Be good stewards of the the land and all that lives there.
Read more about LEAVE NO TRACE: Pack in Pack Out Rules of Camping
Respect your neighbors
There is an unwritten rule ‘whoever arrives first dictates the atmosphere’. If we arrive near an area of dirt bikes and ATV’s, we expect it to be loud(er) so we opt for another area. We still try to be mindful that we’re not the only ones out there enjoying true freedom. We hope ATV/ADV and RZR operators are mindful when also parking within earshot of others; not only for noise but dust as well.
Adhere to camping term limits
Camping term limits are put into place for two reasons. First, it’s to dissuade people from living permanently in one location. And second, it’s to give everyone a chance to enjoy camping on our public lands.
Some locations are posted while others may be dictated in a brochure or website of the dispersed camping location. It’s best to check in with the Ranger to find out if there are term limits and if you need to apply for a camping permit.
Boondocking etiquette wrap up
In closing, if you’ve never boondocked before, you don’t know what you’re missing. Dare to take your RV, camper or tent and find a good spot under the big sky and embrace the environment.

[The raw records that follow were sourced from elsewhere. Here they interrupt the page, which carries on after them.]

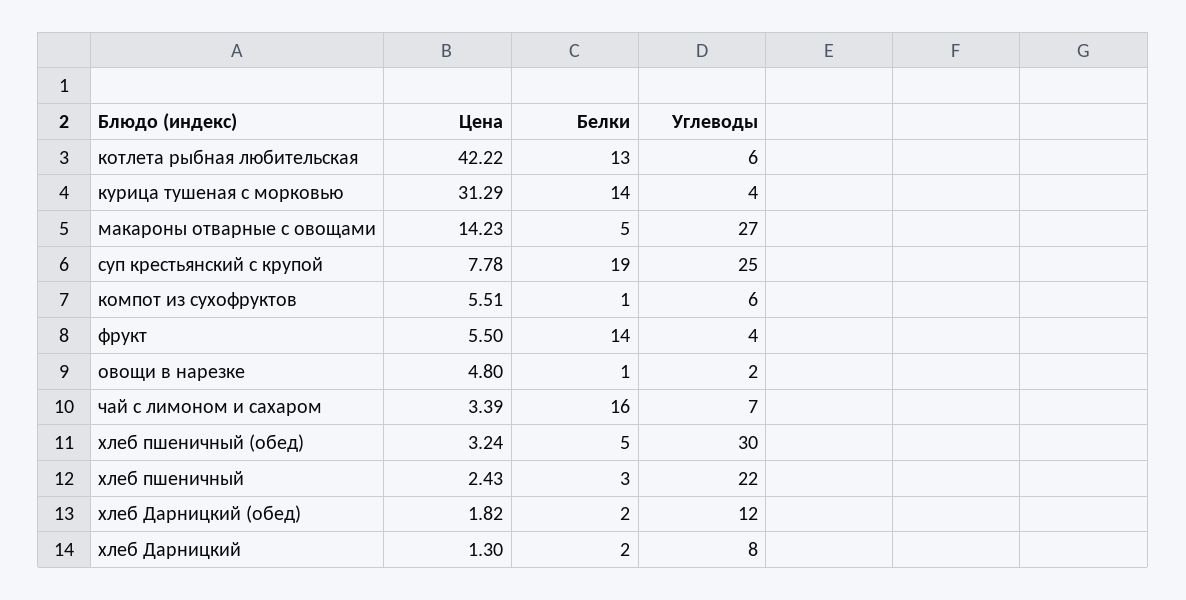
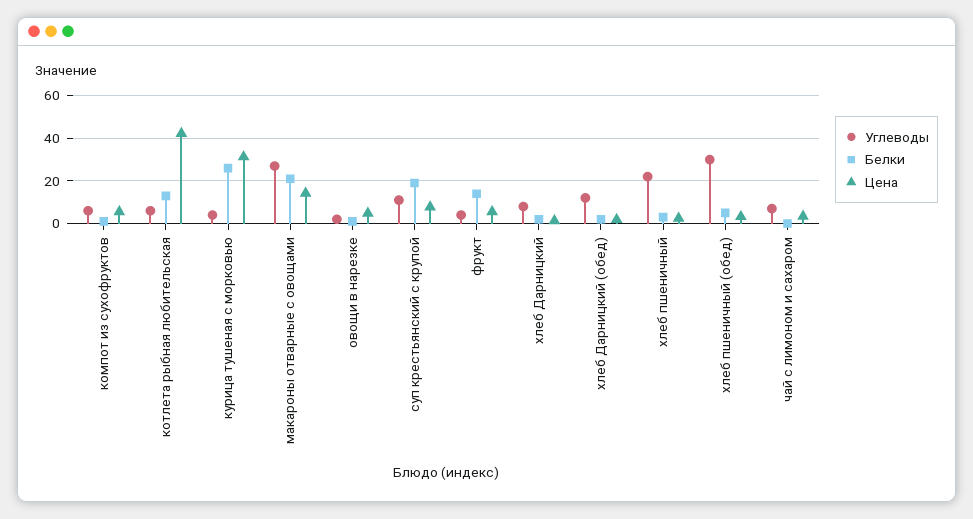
  {
    "Цена": {
      "котлета рыбная любительская": 42.22,
      "курица тушеная с морковью": 31.29,
      "макароны отварные с овощами": 14.23,
      "суп крестьянский с крупой": 7.78,
      "компот из сухофруктов": 5.51,
      "фрукт": 5.5,
      "овощи в нарезке": 4.8,
      "чай с лимоном и сахаром": 3.39,
      "хлеб пшеничный (обед)": 3.24,
      "хлеб пшеничный": 2.43,
      "хлеб Дарницкий (обед)": 1.82,
      "хлеб Дарницкий": 1.3
    },
    "Белки": {
      "котлета рыбная любительская": 13,
-     "курица тушеная с морковью": 14,
+     "курица тушеная с морковью": 25,
-     "макароны отварные с овощами": 5,
+     "макароны отварные с овощами": 20,
      "суп крестьянский с крупой": 19,
      "компот из сухофруктов": 1,
      "фрукт": 14,
      "овощи в нарезке": 1,
-     "чай с лимоном и сахаром": 16,
+     "чай с лимоном и сахаром": 0,
      "хлеб пшеничный (обед)": 5,
      "хлеб пшеничный": 3,
      "хлеб Дарницкий (обед)": 2,
      "хлеб Дарницкий": 2
    },
    "Углеводы": {
      "котлета рыбная любительская": 6,
      "курица тушеная с морковью": 4,
      "макароны отварные с овощами": 27,
-     "суп крестьянский с крупой": 25,
+     "суп крестьянский с крупой": 10,
      "компот из сухофруктов": 6,
      "фрукт": 4,
      "овощи в нарезке": 2,
      "чай с лимоном и сахаром": 7,
      "хлеб пшеничный (обед)": 30,
      "хлеб пшеничный": 22,
      "хлеб Дарницкий (обед)": 12,
      "хлеб Дарницкий": 8
    }
  }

Just remember though, we are just one teensy bit of existence. We need to coexist and be respectful to all that surrounds us.
As you are probably already aware, our camping privileges can be revoked at anytime if we don’t take care of our public lands and anywhere for that matter. It’s all about respect, discipline and being good stewards of the environment.
So, that wraps up our guide to the dos and don’ts of off grid camping and boondocking. We hope you find them helpful and good rules to remember each time you head out on our public lands.